The superapp claimed custom apps can be built in as little as five minutes. It gave two examples of groups that had developed tools. Its insurance division built a chatbot to provide information on policies, inquiries, and claims procedures, and its localization group developed a translation app. Spellvault operates on the front end through a three-step process. Users start by defining the model's task, such as assessing product initiatives for potential policy risks. Then they upload relevant data into the Knowledge Vault, a repository where Spellvault stores structured information. Finally, users can specify APIs if the model needs additional data from external sources.
LEGAL & REGULATORY
Law enforcement operation takes down 22,000 malicious IP addresses worldwide
The operation, which ran from the beginning of April through the end of August, resulted in the arrest of 41 people and the takedown of 1,037 servers and other infrastructure running on 22,000 IP addresses. Synergia II, as the operation was named, was the work of multiple law enforcement agencies across the world, as well as three cybersecurity organizations. An international coalition of police agencies has taken a major whack at criminals accused of running a host of online scams, including phishing, the stealing of account credentials and other sensitive data, and the spreading of ransomware. The three private cybersecurity organizations that were part of Operation Synergia II were Group-IB, Kaspersky, and Team Cymru. All three used the telemetry intelligence in their possession to identify malicious servers and made it available to participating law enforcement agencies. The law enforcement agencies conducted investigations that resulted in house searches, the disruption of malicious cyber activities, the lawful seizures of servers and other electronic devices, and arrests.

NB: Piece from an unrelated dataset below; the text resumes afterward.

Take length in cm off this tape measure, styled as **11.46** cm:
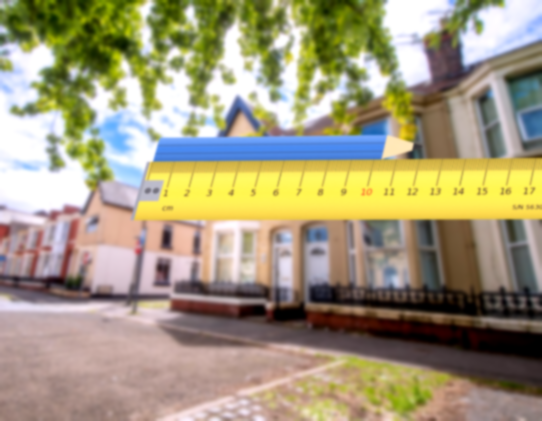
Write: **12** cm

The three private security organizations helped identify 30,000 potentially malicious IP addresses. Follow-on investigations later concluded that roughly 76 percent of them were malicious, amounting to about 22,800. Authorities also seized 59 servers and 43 electronic devices, including laptops, mobile phones, and hard disks. The operation led to the arrest of 41 individuals, with 65 others still under investigation.

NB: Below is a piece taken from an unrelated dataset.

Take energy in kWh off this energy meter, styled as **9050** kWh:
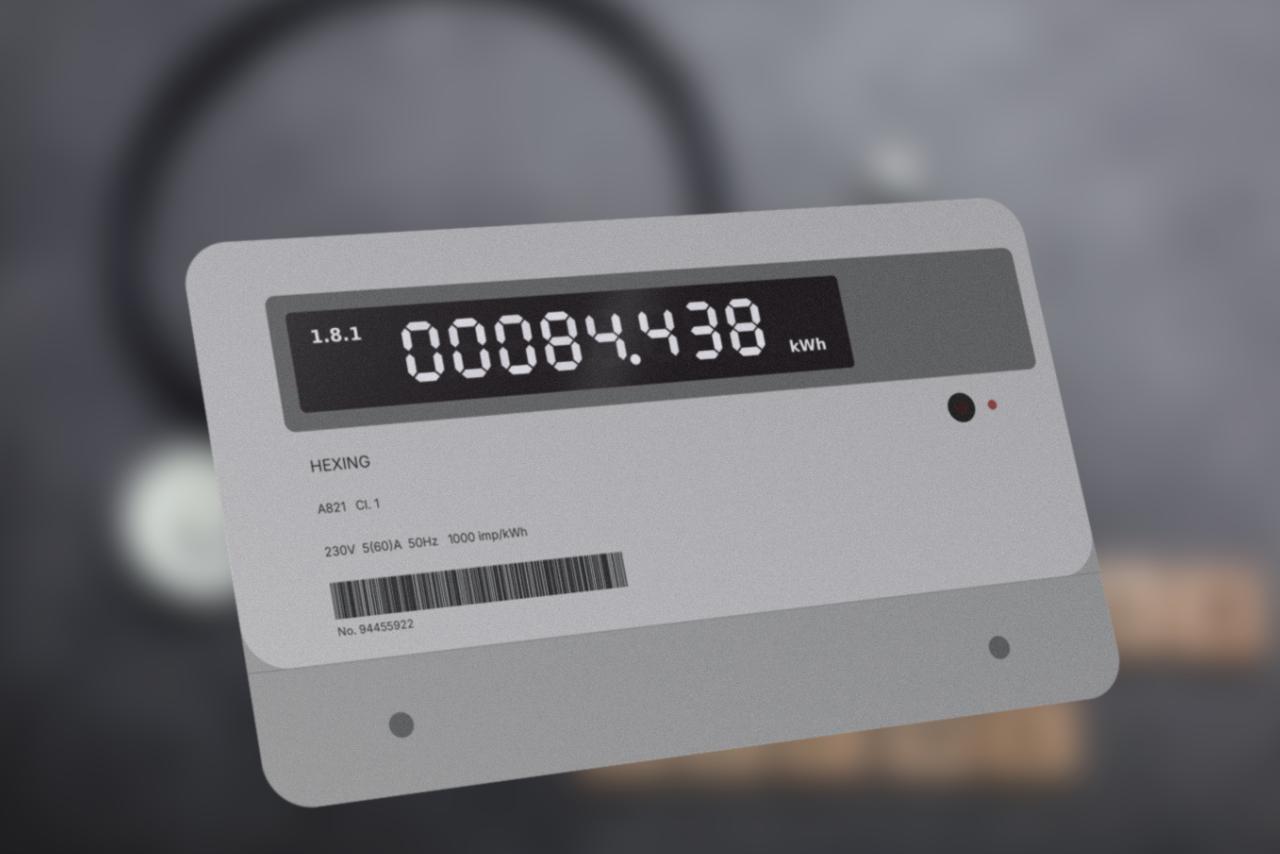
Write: **84.438** kWh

Canadian Man Arrested in Snowflake Data Extortions
At the end of 2023, malicious hackers learned that many large companies had uploaded huge volumes of sensitive customer data to Snowflake accounts that were protected with little more than a username and password (no multi-factor authentication required). After scouring darknet markets for stolen Snowflake account credentials, the hackers began raiding the data storage repositories used by some of the world’s largest corporations. Canadian authorities arrested Alexander Moucka, a.k.a. Connor Riley Moucka of Kitchener, Ontario, on a provisional arrest warrant from the United States.
Suspect arrested in Snowflake data-theft attacks affecting millions
UNC5537 aka Alexander ‘Connor’ Moucka has proven to be one of the most consequential threat actors of 2024. In April 2024, UNC5537 launched a campaign, systematically compromising misconfigured SaaS instances across over a hundred organizations. The operation, which left organizations reeling from significant data loss and extortion attempts, highlighted the alarming scale of harm an individual can cause using off-the-shelf tools.
A co-conspirator, John Binns, was arrested in June.
US regulator rejects bid to boost nuclear power to Amazon data center
Amazon purchased a 960-megawatt data center next to the Susquehanna power plant for $650 million earlier this year. Following the announcement, PJM sought to increase the amount of power running directly to the co-located data center. However, the move faced pushback from regional utilities, including Exelon and American Electric Power (AEP). “Co-location arrangements of the type presented here present an array of complicated, nuanced and multifaceted issues, which collectively could have huge ramifications for both grid reliability and consumer costs.”